Last week I travelled from Europe to present at the RMOUG Training Days event In Denver, Colorado. As I blogged a couple of weeks back, this is one of my favourite user group conferences and it never fails to impress me. I expect to be wowed even more next year as they clock up their quarter century!
This year I presented twice: "Realtime Data Warehouse Tuning" and "Extending the Oracle Reference Data Architecture. More on tuning in another blog posting, but for now some thoughts on Big Data and Architecture. If you are interested in seeing my paper it is available on the Rittman Mead website here. The slides originally published on the RMOUG conference website were revised to incorporate some new graphics and information from Oracle's white paper on Information Management and Big Data A Reference Architecture which was published just as I flew out to the USA. Fortunately, most of my original paper matched the thinking behind the new white paper. One change of note is the new description for the foundation layer - it is now "Immutable Enterprise Data with Full History" - see the image clipped from Oracle's new white paper.

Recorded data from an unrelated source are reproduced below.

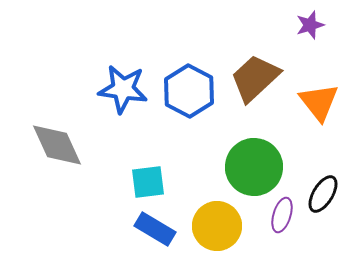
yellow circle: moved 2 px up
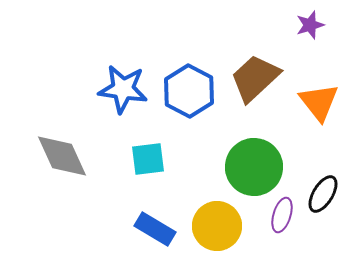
gray diamond: moved 5 px right, 11 px down
cyan square: moved 23 px up
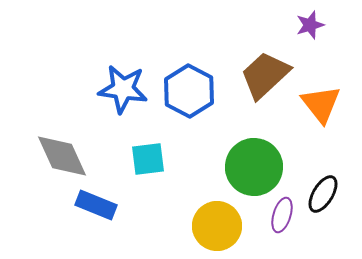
brown trapezoid: moved 10 px right, 3 px up
orange triangle: moved 2 px right, 2 px down
blue rectangle: moved 59 px left, 24 px up; rotated 9 degrees counterclockwise
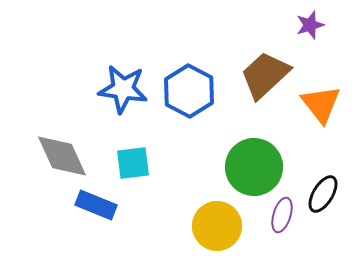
cyan square: moved 15 px left, 4 px down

I think the new definition is a far more clear description of the Foundation Layer than using terms such as 3NF. After all architecture is more about reasons to do rather than how to do.
One of my early slides in the Big Data section of my RMOUG talk covers what I think Big Data means. Ask a dozen people what is meant by "Big Data" and you will probably hear at least two dozen answers. What is that stops data warehouses being "big data", since they are both big (they can be really big) and contain data?
Some people argue that big data data is unstructured data. However, to my mind for data to be useful information it must have some degree of discernible structure, that is, it must be capable of being analysed or else it is just noise. Obviously, text has structure and meaning both from the ordering of characters to form words and the order of words to make coherent blocks of text. Likewise, digital data from from telemetry also has meaning. Harder to analyse are audio and video feeds, but even this is becoming commonplace both in the consumer marketplace and business; I have apps on my Macbook that tag photos based on who the software believes is in the picture and apps on my iPhone that identify and download music from an audio clip recorded on the phone. Business and government users do the similar things be it identify people in a crowd or to transcribe voice.
People often speak of the 4 or 5 "V"s of big data:
- Volume - large amounts of data
- Velocity - fast arriving data
- Variety - it comes in all types of structure (including "no" structure)
- Value - there is "worth" in processing the information
Add to the mix that optional "V", number 5, Veracity - that the data is trustworthy. However, in reality, Value, Volume, Velocity, and Veracity are all normal requirements in realtime data warehousing and enterprise scale ERP implementations so are not unique to big data. So perhaps Variety might be the key differentiator. In truth there will be little variety in the data being handled; if you develop a process to do sentiment analysis on a Twitter feed you are extremely unlikely to come across the odd digitized X-ray image or smart meter reading lurking in that feed. This is very similar to the "variety" we come across in developing any other ETL process in data warehousing.
As you see, I struggle with some of the usual definitions of big data as opposed to large data sets. For me, the key to Big Data is what we intend to do with it. If it is important to know the exact value of a single item (for example billing from smart metering) then it is not big data, it is instead large volume transactional data. If the exact value of a single data item is less important than deriving a statistical picture of the whole data set we are in the realms of big data; if we lose a single record it is probably not crucial to our analysis, if we fail to send a short validity coupon to someone's smartphone as they walk past our store (or better yet as they pass the competitor's store at the other end of the same shopping mall) then it probably does not matter.